Selection »
Nearly 18 months have passed since Sir Sadiq Khan announced a new plan for making major alterations to Oxford Street. On 17 September 2024, he revealed that the then brand new Labour government was backing his desire to bring “the nation’s high street” under his command.
This would not only entail putting Transport for London in charge of the highway itself, but also setting up a Mayoral Development Corporation (MDC) to annexe some of the area around it too. Control of that area would therefore be removed from Westminster City Council which, in May 2022, had become Labour-run for the first time in its history.
City Hall said that at the heart of the Mayor’s vision was the delivery of “proposals to pedestrianise the road”, an ambition that had been declared by a number of London politicians this century. Liberal Democrat Simon Hughes included the idea in his mayoral manifesto of 2004. Ken Livingstone, who won the election as Labour’s candidate that year, was less enthused: “To pedestrianise Oxford Street would be a disaster,” he said in September 2006.
Khan, though, has always been keen on the idea. In his 2016 manifesto, he promised to “work with Westminster Council, local businesses, Transport for London and taxis to pedestrianise Oxford Street”. He proposed “full pedestrianisation” and “a tree-lined avenue from Tottenham Court Road to Marble Arch”.

Collected material »
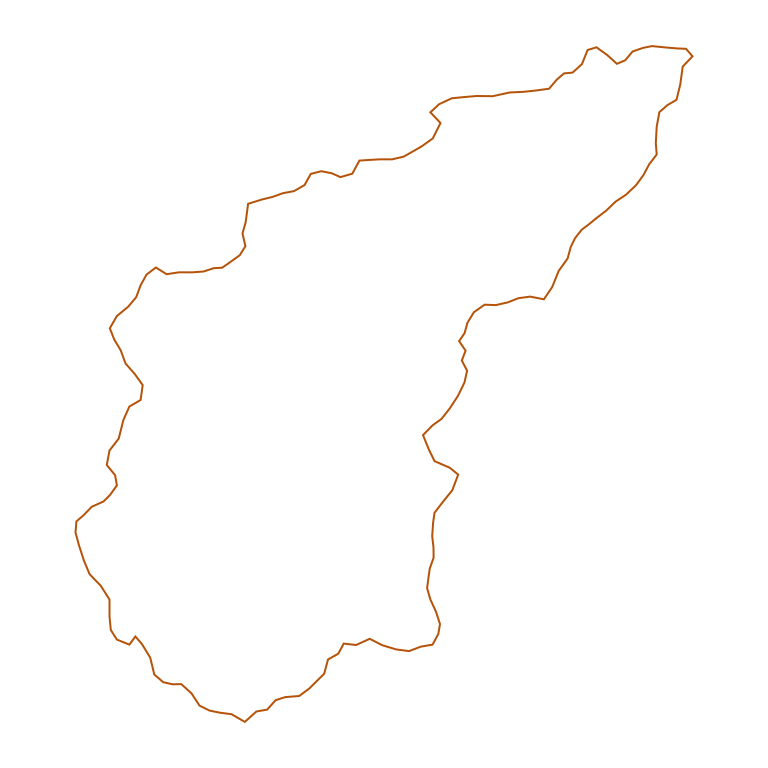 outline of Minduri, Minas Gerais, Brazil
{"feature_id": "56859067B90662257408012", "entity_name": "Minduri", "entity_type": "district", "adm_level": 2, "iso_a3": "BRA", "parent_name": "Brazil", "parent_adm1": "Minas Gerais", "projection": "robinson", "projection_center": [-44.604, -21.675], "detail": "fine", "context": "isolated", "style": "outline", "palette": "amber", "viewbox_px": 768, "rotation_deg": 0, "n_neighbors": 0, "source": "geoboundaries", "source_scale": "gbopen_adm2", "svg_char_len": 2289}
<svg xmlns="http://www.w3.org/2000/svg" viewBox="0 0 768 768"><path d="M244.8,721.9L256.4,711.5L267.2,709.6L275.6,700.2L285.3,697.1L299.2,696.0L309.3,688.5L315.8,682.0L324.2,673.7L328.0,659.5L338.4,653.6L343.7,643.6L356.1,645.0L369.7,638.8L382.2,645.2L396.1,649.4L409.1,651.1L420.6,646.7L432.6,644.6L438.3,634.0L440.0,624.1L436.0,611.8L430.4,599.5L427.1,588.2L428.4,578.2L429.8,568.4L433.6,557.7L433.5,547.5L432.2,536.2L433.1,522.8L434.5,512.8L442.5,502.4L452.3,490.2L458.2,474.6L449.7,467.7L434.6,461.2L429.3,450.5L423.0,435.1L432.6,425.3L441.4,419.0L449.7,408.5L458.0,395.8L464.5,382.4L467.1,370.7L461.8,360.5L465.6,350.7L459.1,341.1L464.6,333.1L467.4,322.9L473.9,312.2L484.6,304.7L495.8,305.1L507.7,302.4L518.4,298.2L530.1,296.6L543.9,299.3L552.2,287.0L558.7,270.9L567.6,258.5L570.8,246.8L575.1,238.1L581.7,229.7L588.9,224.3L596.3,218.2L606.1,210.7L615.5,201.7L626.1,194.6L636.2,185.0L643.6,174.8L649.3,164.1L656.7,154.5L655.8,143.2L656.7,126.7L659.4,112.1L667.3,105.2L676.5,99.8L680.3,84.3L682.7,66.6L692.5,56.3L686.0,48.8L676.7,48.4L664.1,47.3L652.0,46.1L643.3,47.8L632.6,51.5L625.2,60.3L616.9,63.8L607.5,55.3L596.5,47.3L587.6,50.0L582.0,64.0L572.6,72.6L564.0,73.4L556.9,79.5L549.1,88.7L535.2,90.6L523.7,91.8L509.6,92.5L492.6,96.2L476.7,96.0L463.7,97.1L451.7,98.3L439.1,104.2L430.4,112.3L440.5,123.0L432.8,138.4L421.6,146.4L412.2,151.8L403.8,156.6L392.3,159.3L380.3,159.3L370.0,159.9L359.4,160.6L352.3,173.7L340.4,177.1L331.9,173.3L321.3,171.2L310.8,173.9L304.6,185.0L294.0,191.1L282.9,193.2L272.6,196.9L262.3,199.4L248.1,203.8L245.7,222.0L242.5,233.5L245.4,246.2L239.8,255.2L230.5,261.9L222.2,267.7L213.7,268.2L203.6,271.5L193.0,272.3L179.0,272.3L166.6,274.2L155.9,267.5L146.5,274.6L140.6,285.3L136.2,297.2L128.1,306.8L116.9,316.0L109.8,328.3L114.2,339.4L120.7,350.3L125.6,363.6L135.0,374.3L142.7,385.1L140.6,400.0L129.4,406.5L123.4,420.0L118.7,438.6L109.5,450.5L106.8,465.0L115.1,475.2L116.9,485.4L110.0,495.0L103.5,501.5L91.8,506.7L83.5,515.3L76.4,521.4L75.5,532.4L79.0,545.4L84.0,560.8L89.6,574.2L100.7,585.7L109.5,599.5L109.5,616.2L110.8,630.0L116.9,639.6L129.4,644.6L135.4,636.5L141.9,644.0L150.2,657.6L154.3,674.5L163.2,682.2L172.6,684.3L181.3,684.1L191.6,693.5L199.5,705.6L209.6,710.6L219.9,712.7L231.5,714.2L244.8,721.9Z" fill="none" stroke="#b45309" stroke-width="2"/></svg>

Directions »
#1 Answer these questions from the Oxford Street passage:
(a) On what date did Sadiq Khan reveal that the government was backing his plan?
(b) In what month and year did Westminster City Council become Labour-run for the first time?
(c) Which Liberal Democrat put the pedestrianisation idea in his 2004 mayoral manifesto?
#2 Print the Oxford Street passage word for word from "Nearly 18 months" up to and including "under his command.".

Final results »
#1
(a) 17 September 2024
(b) May 2022
(c) Simon Hughes

#2
Nearly 18 months have passed since Sir Sadiq Khan announced a new plan for making major alterations to Oxford Street. On 17 September 2024, he revealed that the then brand new Labour government was backing his desire to bring “the nation’s high street” under his command.